Which lines of the listing below contain the word "AdhErrorResponse"? Return them.

───── GIVEN DATA

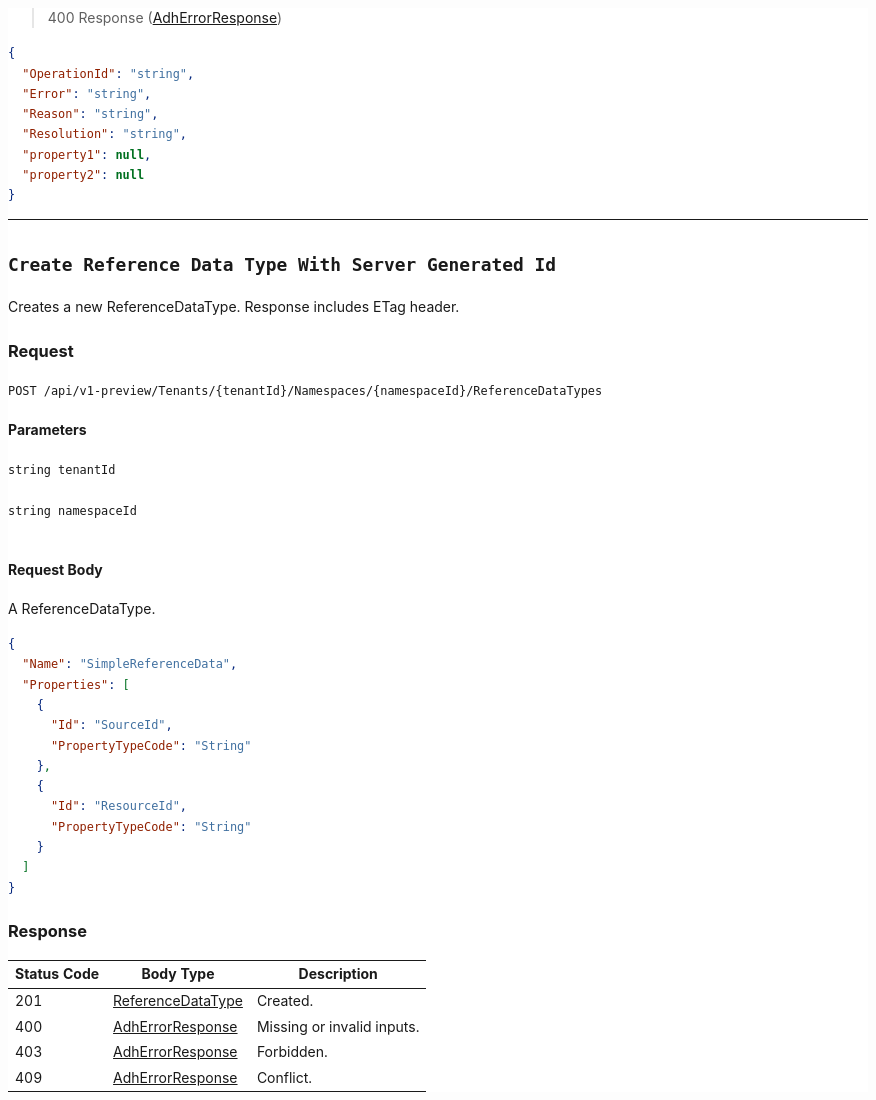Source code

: > 400 Response ([AdhErrorResponse](#schemaadherrorresponse))

```json
{
  "OperationId": "string",
  "Error": "string",
  "Reason": "string",
  "Resolution": "string",
  "property1": null,
  "property2": null
}
```

---

## `Create Reference Data Type With Server Generated Id`

<a id="opIdReferenceDataTypes_Create Reference Data Type With Server Generated Id"></a>

Creates a new ReferenceDataType. Response includes ETag header.

<h3>Request</h3>

```text 
POST /api/v1-preview/Tenants/{tenantId}/Namespaces/{namespaceId}/ReferenceDataTypes
```

<h4>Parameters</h4>

`string tenantId`
<br/><br/>`string namespaceId`
<br/><br/>

<h4>Request Body</h4>

A ReferenceDataType.<br/>

```json
{
  "Name": "SimpleReferenceData",
  "Properties": [
    {
      "Id": "SourceId",
      "PropertyTypeCode": "String"
    },
    {
      "Id": "ResourceId",
      "PropertyTypeCode": "String"
    }
  ]
}
```

<h3>Response</h3>

|Status Code|Body Type|Description|
|---|---|---|
|201|[ReferenceDataType](#schemareferencedatatype)|Created.|
|400|[AdhErrorResponse](#schemaadherrorresponse)|Missing or invalid inputs.|
|403|[AdhErrorResponse](#schemaadherrorresponse)|Forbidden.|
|409|[AdhErrorResponse](#schemaadherrorresponse)|Conflict.|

──────────

■ RESPONSE BOX:
: > 400 Response ([AdhErrorResponse](#schemaadherrorresponse))
|400|[AdhErrorResponse](#schemaadherrorresponse)|Missing or invalid inputs.|
|403|[AdhErrorResponse](#schemaadherrorresponse)|Forbidden.|
|409|[AdhErrorResponse](#schemaadherrorresponse)|Conflict.|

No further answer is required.